Mais c’est quoi ce délire? Elle a des yeux de chat ou quoi? Comment fait-elle pour se repérer dans cette obscurité?!? Même avec ma lampe de poche, il m’arrive de trébucher, mais elle, rien. Comme si elle avait l’habitude d’emprunter cette route…
Cela doit faire 15 bonnes minutes que nous marchons et je commence à m’inquiéter car nous avons tellement bifurqué que je ne suis plus sûr de savoir retrouver le chemin inverse. Soudain elle s'arrête. Je m'arrête à mon tour, éteins ma lampe et me cache derrière un arbre. Elle scrute les environs, se baisse et pose quelque chose sur le sol. Je ne vois pas grand chose de là où je suis alors j’entreprends de me rapprocher. Lentement, prudemment, j’avance à pas de loup pour ne pas me faire repérer. Je l’entends murmurer des choses. Elle semble creuser dans la terre.

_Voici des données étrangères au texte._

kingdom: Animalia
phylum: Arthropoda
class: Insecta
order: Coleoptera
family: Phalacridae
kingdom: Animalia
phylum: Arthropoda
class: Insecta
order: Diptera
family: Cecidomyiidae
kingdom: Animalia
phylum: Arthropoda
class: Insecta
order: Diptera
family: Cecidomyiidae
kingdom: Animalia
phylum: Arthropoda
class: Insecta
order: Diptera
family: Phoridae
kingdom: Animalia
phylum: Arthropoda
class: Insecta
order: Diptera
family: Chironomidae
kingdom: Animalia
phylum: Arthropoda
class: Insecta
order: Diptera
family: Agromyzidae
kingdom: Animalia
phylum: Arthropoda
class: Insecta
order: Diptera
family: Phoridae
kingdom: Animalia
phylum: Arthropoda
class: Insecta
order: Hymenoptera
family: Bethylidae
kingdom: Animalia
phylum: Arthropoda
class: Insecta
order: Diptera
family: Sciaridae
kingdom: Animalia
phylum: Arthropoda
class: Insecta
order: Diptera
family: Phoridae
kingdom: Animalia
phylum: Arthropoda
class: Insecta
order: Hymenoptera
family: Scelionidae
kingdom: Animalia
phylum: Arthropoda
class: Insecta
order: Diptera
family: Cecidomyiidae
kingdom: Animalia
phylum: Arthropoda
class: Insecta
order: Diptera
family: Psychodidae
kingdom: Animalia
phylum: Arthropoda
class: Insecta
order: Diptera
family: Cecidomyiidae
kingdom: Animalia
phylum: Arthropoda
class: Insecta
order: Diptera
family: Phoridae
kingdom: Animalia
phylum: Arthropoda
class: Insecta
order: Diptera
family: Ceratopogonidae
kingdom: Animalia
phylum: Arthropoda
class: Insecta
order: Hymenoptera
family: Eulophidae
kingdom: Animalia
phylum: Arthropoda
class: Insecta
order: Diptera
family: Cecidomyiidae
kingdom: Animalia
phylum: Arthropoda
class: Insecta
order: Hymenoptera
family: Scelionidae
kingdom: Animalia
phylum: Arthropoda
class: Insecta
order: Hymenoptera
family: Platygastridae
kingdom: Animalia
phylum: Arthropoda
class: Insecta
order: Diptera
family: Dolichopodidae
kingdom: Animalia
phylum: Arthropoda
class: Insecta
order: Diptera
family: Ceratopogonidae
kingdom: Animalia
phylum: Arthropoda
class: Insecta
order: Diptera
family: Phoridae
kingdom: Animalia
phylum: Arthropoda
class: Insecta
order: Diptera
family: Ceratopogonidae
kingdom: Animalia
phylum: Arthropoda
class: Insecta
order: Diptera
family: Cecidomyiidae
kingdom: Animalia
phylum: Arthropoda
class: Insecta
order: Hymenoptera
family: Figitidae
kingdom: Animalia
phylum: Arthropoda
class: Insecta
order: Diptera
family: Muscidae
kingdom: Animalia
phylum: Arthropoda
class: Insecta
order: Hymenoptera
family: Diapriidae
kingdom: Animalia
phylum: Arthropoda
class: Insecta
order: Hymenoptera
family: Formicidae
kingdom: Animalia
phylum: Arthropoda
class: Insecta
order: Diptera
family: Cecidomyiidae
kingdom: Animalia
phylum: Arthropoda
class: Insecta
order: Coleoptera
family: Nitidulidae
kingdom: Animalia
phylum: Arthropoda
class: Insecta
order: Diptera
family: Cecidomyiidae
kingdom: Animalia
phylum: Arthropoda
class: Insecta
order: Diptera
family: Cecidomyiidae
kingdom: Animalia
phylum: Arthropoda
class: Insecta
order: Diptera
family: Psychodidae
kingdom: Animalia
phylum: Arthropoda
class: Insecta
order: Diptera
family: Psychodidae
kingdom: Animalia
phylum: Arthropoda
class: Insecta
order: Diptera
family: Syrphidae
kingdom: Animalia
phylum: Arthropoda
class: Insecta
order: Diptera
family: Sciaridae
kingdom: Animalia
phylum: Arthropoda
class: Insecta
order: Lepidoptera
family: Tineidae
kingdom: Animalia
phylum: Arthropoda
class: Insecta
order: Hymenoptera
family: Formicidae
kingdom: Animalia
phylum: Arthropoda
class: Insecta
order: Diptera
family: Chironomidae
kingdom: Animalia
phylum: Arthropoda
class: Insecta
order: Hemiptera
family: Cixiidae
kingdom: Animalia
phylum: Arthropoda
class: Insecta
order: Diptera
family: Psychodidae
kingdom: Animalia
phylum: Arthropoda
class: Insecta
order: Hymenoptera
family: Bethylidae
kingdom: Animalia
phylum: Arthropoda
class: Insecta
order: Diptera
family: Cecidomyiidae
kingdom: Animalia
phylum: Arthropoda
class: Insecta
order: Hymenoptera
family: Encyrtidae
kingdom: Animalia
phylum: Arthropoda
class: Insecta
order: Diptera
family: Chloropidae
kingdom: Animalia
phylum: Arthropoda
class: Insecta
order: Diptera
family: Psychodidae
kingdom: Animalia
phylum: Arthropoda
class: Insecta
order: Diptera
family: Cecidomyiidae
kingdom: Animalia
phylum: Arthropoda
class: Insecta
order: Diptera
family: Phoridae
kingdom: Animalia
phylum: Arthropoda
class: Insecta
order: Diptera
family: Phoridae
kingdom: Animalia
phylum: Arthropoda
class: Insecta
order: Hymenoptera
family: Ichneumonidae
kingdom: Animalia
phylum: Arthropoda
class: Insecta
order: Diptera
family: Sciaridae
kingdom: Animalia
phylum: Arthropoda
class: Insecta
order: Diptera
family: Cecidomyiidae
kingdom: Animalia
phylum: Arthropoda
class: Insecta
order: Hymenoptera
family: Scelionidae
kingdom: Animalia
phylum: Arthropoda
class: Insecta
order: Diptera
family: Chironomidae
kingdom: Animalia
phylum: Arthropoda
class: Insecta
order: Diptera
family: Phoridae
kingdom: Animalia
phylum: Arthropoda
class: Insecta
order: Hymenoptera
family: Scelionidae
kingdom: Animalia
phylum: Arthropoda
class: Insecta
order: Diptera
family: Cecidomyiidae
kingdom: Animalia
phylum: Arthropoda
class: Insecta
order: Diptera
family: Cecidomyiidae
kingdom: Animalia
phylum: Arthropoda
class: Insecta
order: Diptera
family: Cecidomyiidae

Putain mais qu’est-ce qu’elle fout?!?
‘CRACK!’
Une branche vient de craquer au loin. Elle s'arrête, se redresse et regarde autour d’elle. Son regard semble se figer dans ma direction.
Mince! On dirait qu’elle m’a repéré. Mais c’est impossible, je suis bien caché pourtant!
Je bloque ma respiration. Mon coeur bat tellement fort que j’ai l’impression qu’elle peut l’entendre. Le silence qui règne est tellement assourdissant que mes oreilles se mettent à bourdonner. Soudain, une voix venue d'outre-tombe semble sortir d'elle:
« AH AH AH ! Je m’amuse comme une folle grâce à vous. Merci, vous êtes géniaux! Hélas... personne ne sortira vivant d’ici ! »
Mon sang se glace d'un coup. Ande mozo?!? Agamba m’ignemba ! (Ça c’est quoi?!? Les choses du vampire!)
Voilà! Je savais bien que je devais me méfier d'elle!